▸ QUOTED PASSAGE:
My days are a series of exaggerated highs and lows in a sea of lethargy.
I mean, I know that’s pretty normal. Most “mommy bloggers” admit to being quite a moody bunch. But, then, there are also a lot of people who have a ton of energy, and aren’t overwhelmed by every little thing that must be done to keep a house clean and food on the table.
I dunno. Maybe I just need to cut out caffeine, or sugar, or gluten.
If you know the answer, please let me know!
March 5th, 2011
In my fight against clutter, I’ve begun with my emotions. As I mentioned a couple of posts ago when I began my Clutter Kick Campaign, CLA (Clutterers Anonymous) asserts that there are three components to cluttering: physical, emotional, and spiritual.
Which brings me to last night. As you may know, I’ve been trying my darndest to make positive changes in my life. I’m trying to kick bad habits and replace them with good ones. But yesterday evening I was feeling particularly down. I was in a state where I was creeping closer and closer to tears, and really, really, really, wanted to lay on the couch and order take-out rather than cook dinner. I was dangerously close to wallowing in Do-Nothingism.

▸ TASKS TO CARRY OUT:
• a. According to the blog excerpt, what three components of cluttering does CLA assert?
• b. Carry on the blog excerpt, starting after its last sentence.
The lines that come next play no part here.

▸ DATASET EXCERPTS:
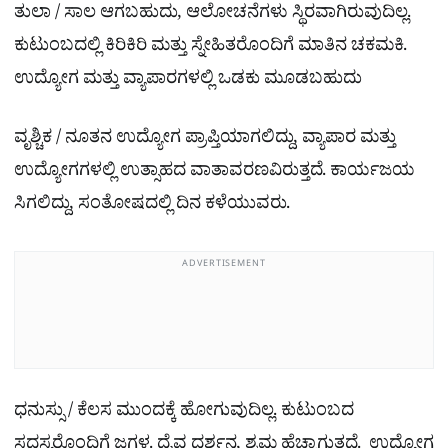
ತುಲಾ / ಸಾಲ ಆಗಬಹುದು, ಆಲೋಚನೆಗಳು ಸ್ಥಿರವಾಗಿರುವುದಿಲ್ಲ.
ಕುಟುಂಬದಲ್ಲಿ ಕಿರಿಕಿರಿ ಮತ್ತು ಸ್ನೇಹಿತರೊಂದಿಗೆ ಮಾತಿನ ಚಕಮಕಿ.
ಉದ್ಯೋಗ ಮತ್ತು ವ್ಯಾಪಾರಗಳಲ್ಲಿ ಒಡಕು ಮೂಡಬಹುದು
ವೃಶ್ಚಿಕ / ನೂತನ ಉದ್ಯೋಗ ಪ್ರಾಪ್ತಿಯಾಗಲಿದ್ದು, ವ್ಯಾಪಾರ ಮತ್ತು
ಉದ್ಯೋಗಗಳಲ್ಲಿ ಉತ್ಸಾಹದ ವಾತಾವರಣವಿರುತ್ತದೆ. ಕಾರ್ಯಜಯ
ಸಿಗಲಿದ್ದು, ಸಂತೋಷದಲ್ಲಿ ದಿನ ಕಳೆಯುವರು.
ADVERTISEMENT
ಧನುಸ್ಸು / ಕೆಲಸ ಮುಂದಕ್ಕೆ ಹೋಗುವುದಿಲ್ಲ. ಕುಟುಂಬದ
ಸದಸ್ಯರೊಂದಿಗೆ ಜಗಳ. ದೈವ ದರ್ಶನ, ಶ್ರಮ ಹೆಚ್ಚಾಗುತ್ತದೆ. ಉದ್ಯೋಗ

▸ LIST OF ANSWERS:
• a. Physical, emotional, and spiritual.

• b.
What is Do-Nothingism? It is the odious state in which you feel so bad you can’t bring yourself to enjoy or do anything – it is procrastination’s nefarious cousin. David D. Burns, M.D. wrote a very influential book that I’ve been reading this week, called Feeling Good: The New Mood Therapy. Dr. Burns and his colleague, Dr. Aaron T. Beck, are pioneers of the revolution in therapy that is Cognitive Behavior Therapy. They discovered, through much documented research, that there is an undeniable connection between thoughts, feelings, and behaviors and that you can improve your mood by improving either your thoughts or your behaviors.
Dr. Burns has worked throughout his career with severely depressed patients who can’t even bring themselves to get out of bed. In his books, he demonstrates techniques for combating this severe form of doing nothing, which tends to lead you on a downward spiral of depression. He has proven that doing nearly anything at all will undoubtedly make you feel better than not!
So, I decided to take Dr. Burn’s advice and Do Something – Anything! I went to the store and bought a few ingredients to make a stew from The Eat-Clean Diet Recharged.
Simultaneously, I examined my thoughts:
“I hate cooking.”
“Cooking is hard.”
“Life is hard.”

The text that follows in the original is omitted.